Weinshenker B G, Ebers G C
Department of Clinical Neurological Sciences, University of Western Ontario, London, Canada.
Can J Neurol Sci. 1987 Aug;14(3):255-61. doi: 10.1017/s0317167100026573.
Studies which have attempted to define the outcome of multiple sclerosis (MS) have methodologic difficulties arising from patient referral biases and the length of follow-up required, which make prospective studies of an inception cohort unrealistic. Means to improve the validity of retrospective natural history studies are suggested. Results of existing series are summarized and compared. Survival is only rarely shortened by MS, but disability to the point of requiring aids for ambulation occurs in 30-70% of patients by 15 years from onset of symptoms. Disagreement as to the percentage of patients who are ultimately bedridden by MS likely arises in large part due to differences in patient ascertainment and follow-up.
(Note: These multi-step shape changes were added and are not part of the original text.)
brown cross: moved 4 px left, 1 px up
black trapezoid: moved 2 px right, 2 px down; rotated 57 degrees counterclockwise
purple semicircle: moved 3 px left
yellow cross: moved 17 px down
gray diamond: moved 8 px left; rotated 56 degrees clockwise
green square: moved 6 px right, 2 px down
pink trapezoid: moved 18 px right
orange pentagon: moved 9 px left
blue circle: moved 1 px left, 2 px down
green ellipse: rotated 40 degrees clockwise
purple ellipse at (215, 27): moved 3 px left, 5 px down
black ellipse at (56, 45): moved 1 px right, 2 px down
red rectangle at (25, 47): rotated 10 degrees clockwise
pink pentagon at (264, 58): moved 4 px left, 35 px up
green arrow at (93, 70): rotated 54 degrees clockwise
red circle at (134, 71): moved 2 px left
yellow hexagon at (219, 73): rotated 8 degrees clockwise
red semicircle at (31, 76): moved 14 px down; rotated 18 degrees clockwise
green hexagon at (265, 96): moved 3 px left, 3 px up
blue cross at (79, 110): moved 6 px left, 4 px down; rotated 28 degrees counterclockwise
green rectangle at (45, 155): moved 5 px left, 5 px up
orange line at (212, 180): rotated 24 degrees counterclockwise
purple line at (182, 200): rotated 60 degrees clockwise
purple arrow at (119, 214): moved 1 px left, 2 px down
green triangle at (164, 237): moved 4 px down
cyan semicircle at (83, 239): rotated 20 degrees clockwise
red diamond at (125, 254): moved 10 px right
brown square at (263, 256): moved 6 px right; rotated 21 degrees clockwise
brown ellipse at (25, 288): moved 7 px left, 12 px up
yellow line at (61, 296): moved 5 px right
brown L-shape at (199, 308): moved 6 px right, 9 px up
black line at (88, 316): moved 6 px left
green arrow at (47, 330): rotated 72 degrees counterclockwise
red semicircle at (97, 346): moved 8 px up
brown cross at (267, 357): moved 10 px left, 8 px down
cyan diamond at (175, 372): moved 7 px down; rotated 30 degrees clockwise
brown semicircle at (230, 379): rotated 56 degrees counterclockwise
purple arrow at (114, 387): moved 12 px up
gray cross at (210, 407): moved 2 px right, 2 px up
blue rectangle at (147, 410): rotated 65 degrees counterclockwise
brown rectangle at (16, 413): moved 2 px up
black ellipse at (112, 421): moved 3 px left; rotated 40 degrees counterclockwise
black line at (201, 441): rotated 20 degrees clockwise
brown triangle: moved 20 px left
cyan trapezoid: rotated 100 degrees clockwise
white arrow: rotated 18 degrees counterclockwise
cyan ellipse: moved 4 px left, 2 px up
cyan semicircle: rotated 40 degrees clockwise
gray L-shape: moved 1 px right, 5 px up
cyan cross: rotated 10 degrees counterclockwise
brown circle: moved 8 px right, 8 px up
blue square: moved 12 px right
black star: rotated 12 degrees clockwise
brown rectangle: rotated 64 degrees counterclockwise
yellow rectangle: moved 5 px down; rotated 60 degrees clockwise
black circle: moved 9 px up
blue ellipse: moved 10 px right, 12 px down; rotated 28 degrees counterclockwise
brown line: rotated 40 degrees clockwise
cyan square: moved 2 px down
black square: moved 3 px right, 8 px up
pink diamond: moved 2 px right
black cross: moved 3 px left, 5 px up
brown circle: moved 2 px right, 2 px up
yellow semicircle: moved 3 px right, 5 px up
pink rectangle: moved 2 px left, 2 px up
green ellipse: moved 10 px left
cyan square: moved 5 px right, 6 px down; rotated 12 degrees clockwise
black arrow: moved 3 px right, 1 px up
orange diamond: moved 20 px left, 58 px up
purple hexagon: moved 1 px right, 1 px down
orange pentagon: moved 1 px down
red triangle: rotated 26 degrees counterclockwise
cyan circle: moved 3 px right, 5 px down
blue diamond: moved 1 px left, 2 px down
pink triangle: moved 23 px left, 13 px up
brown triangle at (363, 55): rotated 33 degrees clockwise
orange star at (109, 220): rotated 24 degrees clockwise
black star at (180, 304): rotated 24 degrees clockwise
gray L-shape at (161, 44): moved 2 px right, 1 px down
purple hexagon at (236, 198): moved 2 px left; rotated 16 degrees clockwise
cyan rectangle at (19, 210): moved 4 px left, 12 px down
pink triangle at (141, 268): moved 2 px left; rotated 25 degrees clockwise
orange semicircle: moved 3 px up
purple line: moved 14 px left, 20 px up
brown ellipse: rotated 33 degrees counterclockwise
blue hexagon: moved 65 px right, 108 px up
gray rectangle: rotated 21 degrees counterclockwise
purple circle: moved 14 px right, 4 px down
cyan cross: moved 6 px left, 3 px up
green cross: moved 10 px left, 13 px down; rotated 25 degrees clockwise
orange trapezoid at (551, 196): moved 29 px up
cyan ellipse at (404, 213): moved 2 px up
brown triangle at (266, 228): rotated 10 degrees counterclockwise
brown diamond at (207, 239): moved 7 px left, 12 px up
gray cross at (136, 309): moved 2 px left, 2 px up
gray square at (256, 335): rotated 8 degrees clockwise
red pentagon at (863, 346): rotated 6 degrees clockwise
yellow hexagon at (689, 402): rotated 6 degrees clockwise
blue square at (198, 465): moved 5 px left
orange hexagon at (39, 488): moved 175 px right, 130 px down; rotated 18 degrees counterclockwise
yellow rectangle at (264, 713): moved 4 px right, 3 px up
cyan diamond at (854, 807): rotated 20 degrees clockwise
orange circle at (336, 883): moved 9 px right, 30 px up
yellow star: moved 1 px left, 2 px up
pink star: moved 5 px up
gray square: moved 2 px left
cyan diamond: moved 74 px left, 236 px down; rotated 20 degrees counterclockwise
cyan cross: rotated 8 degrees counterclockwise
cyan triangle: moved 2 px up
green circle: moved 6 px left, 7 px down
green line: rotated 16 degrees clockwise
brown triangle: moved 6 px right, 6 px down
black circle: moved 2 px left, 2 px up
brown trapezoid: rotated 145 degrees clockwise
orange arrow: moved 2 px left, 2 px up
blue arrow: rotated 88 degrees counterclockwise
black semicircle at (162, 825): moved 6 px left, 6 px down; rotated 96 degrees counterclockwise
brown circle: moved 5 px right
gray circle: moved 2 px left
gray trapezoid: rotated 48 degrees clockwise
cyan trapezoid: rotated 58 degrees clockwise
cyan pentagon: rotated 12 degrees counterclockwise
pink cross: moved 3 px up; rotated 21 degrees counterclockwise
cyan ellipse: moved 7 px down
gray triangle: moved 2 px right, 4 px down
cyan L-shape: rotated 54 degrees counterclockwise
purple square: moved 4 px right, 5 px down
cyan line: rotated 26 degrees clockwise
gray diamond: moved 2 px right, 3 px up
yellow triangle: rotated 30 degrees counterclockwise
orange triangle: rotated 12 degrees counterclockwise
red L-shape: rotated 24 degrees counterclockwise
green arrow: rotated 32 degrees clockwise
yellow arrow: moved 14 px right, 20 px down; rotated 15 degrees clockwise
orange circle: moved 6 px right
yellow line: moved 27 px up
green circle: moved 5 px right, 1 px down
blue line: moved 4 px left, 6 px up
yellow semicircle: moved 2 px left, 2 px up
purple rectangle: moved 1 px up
The need to develop early clinical markers for the patient at high risk for rapid development of major disability is stressed.
试图界定多发性硬化症(MS)预后的研究存在方法学上的困难,这些困难源于患者转诊偏倚以及所需的随访时间,这使得对起始队列进行前瞻性研究不切实际。文中提出了提高回顾性自然史研究有效性的方法。对现有系列研究的结果进行了总结和比较。MS很少会缩短生存期,但从症状出现起15年内,30% - 70%的患者会出现残疾到需要借助辅助器具行走的程度。对于最终因MS而卧床的患者比例存在分歧,这很可能在很大程度上是由于患者确定和随访方式的不同。强调了需要为有快速发展为严重残疾高风险的患者开发早期临床标志物。